I didn’t text Aaliyah or Nina back either.
It was hard enough to process my aunt dying, but there was no way I was going to be able to talk about it. And I didn’t have time to dwell in my sadness or distract myself from what was happening. I had too much to do, and I needed to embrace and appreciate the time I had with Aunt Addy. The only thing she wanted to plan by herself was the party. Everything else, she left in my hands.
So, when I wasn’t writing my novel, I was working on the items on my aunt’s list.
The book club meeting was scheduled for the first of August because that would allow three weeks for people to read. Rose helped Aunt Addy spread the word, and I loved watching the two of them together. Their relationship reminded me that the love between friends wasn’t just powerful—it was medicinal.
“No,” Monica said definitively, pushing her glasses up the bridge of her nose. “I do not advise you to get a tattoo. There’s too much risk involved. Absolutely not.”
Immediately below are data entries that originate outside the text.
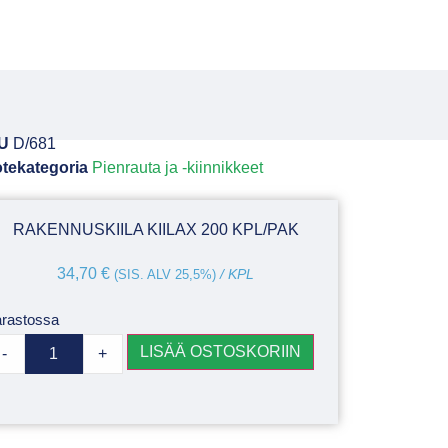
U
D/681
tekategoria
Pienrauta ja -kiinnikkeet
RAKENNUSKIILA KIILAX 200 KPL/PAK
34,70
€
(SIS. ALV 25,5%)
/ KPL
rastossa
LISÄÄ OSTOSKORIIN
-
+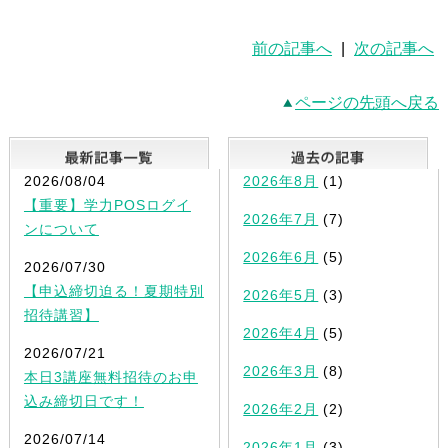
前の記事へ
|
次の記事へ
ページの先頭へ戻る
最新記事一覧
2026/08/04
2026年8月
(1)
【重要】学力POSログイ
2026年7月
(7)
ンについて
2026年6月
(5)
2026/07/30
【申込締切迫る！夏期特別
2026年5月
(3)
招待講習】
2026年4月
(5)
2026/07/21
2026年3月
(8)
本日3講座無料招待のお申
込み締切日です！
2026年2月
(2)
2026/07/14
2026年1月
(3)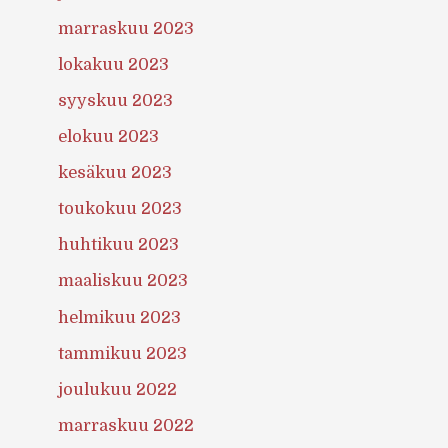
marraskuu 2023
lokakuu 2023
syyskuu 2023
elokuu 2023
kesäkuu 2023
toukokuu 2023
huhtikuu 2023
maaliskuu 2023
helmikuu 2023
tammikuu 2023
joulukuu 2022
marraskuu 2022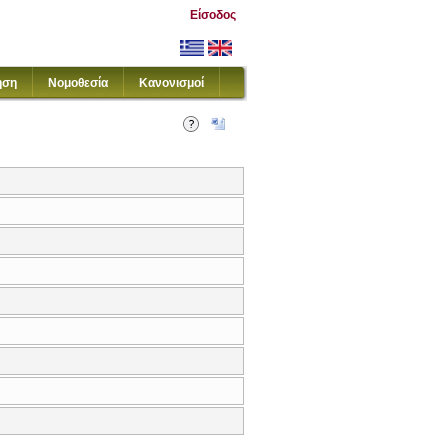
Είσοδος
ηση
Νομοθεσία
Κανονισμοί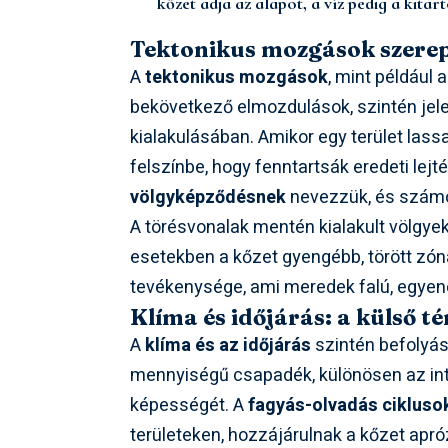
kőzet adja az alapot, a víz pedig a kitar
Tektonikus mozgások szerep
A
tektonikus mozgások
, mint például
bekövetkező elmozdulások, szintén jel
kialakulásában. Amikor egy terület las
felszínbe, hogy fenntartsák eredeti lejt
völgyképződésnek
nevezzük, és számo
A törésvonalak mentén kialakult völgyek
esetekben a kőzet gyengébb, törött zón
tevékenysége, ami meredek falú, egye
Klíma és időjárás: a külső t
A
klíma és az időjárás
szintén befolyás
mennyiségű csapadék, különösen az inte
képességét. A
fagyás-olvadás cikluso
területeken, hozzájárulnak a kőzet ap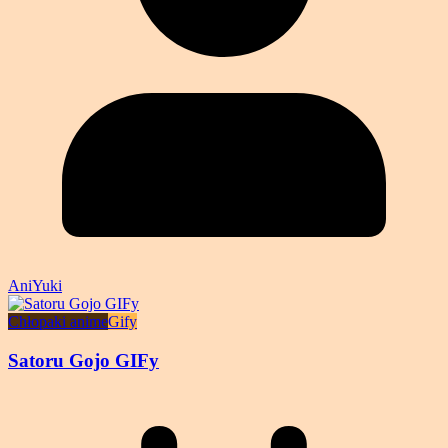
AniYuki
Chłopaki anime
Gify
Satoru Gojo GIFy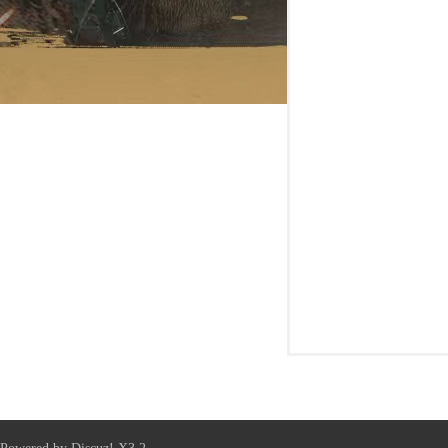
新
天
龙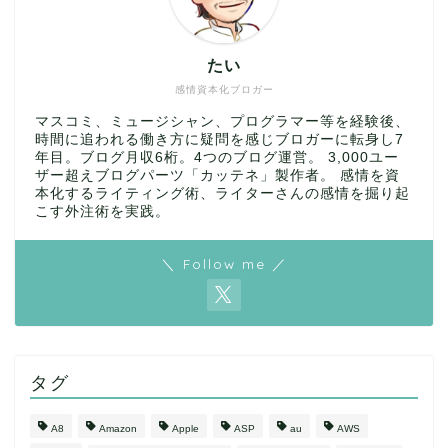
たい
感情資本化ブロガー
マスコミ、ミュージシャン、プログラマー等を経験後、
時間に追われる働き方に疑問を感じブロガーに転身し7
年目。ブログ月収6桁。4つのブログ運営。 3,000ユー
ザー超えブログパーツ「カッテネ」製作者。 感情を資
本化するライティング術、ライターさんの感情を掘り起
こす外注術を実践。
＼ Follow me ／
タグ
A8
Amazon
Apple
ASP
au
AWS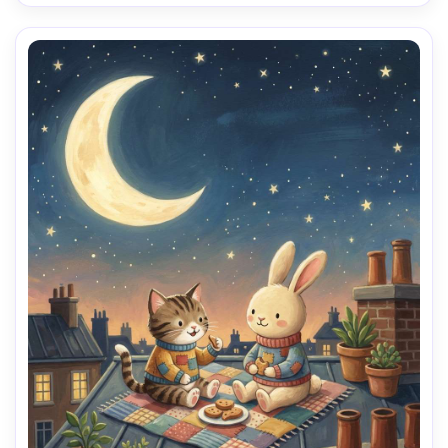
iluminación cinematográfica suave- -ar 4:5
Aunt Addison looked up at her incredulously. “Risk?”
“The risk for infection for people in your condition…” She shook her head. “Addison, no. Endocarditis is serious, and it could—”
“Kill me?” she interrupted, making a face. “I’m dying whether I get the tattoo or not. So I’m getting a tattoo.”
They were fussing back and forth in their typical playful way, but they were both serious. Their relationship reminded me that the care and consideration between friends is vital.